— Фрагмент текста —
------------

Лев Толстой
Шрифт:
Жутко приближаться к Толстому – так он огромен и могуч; и в робком изумлении стоишь у подножия этой человеческой горы. Циклопическая постройка его духа подавляет исследователя. Правда, Россия привыкла к Толстому; долго шла она вместе с ним, и трудно было представить себе ее без этого давнишнего незаменимого спутника. Но ведь он открывался России исподволь, постепенно, одну за другою писал страницы своей нетленной книги, и с тех пор, как юный артиллерист несмелой рукою начинающего автора послал Некрасову свои первые рассказы, и до того момента, как в духовном календаре России появилась траурная дата 7 ноября 1910 года, прошло уже скоро семьдесят лет. А теперь Толстого больше нет в живых, теперь он перед нами – полное собрание своих сочинений, весь и целый, теперь он – синтез.

------------

— Описание задания —
Ответьте на вопросы по фрагменту текста выше:
(a) Подножием чего названо место, где в робком изумлении стоит подходящий к Толстому?
(b) Кому юный артиллерист послал свои первые рассказы?
(c) Какая дата названа траурной в духовном календаре России?

— Записанные данные —
------------

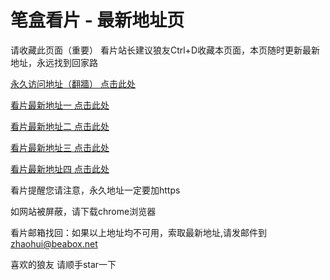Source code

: # 笔盒看片 - 最新地址页

请收藏此页面（重要）
看片站长建议狼友Ctrl+D收藏本页面，本页随时更新最新地址，永远找到回家路

[永久访问地址（翻牆） 点击此处](https://beabox.net/)

[看片最新地址一 点击此处](https://2y1m7j9h0p5.shop)

[看片最新地址二 点击此处](https://2d9n3e9k1w2.shop)

[看片最新地址三 点击此处](https://2k5s1k3x0i9.shop)

[看片最新地址四 点击此处](https://2l4c0f2a0w8.shop)

看片提醒您请注意，永久地址一定要加https

如网站被屏蔽，请下载chrome浏览器

看片邮箱找回：如果以上地址均不可用，索取最新地址,请发邮件到 zhaohui@beabox.net

喜欢的狼友 请顺手star一下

------------

— Ответ —
(a) Человеческой горы.
(b) Некрасову.
(c) 7 ноября 1910 года.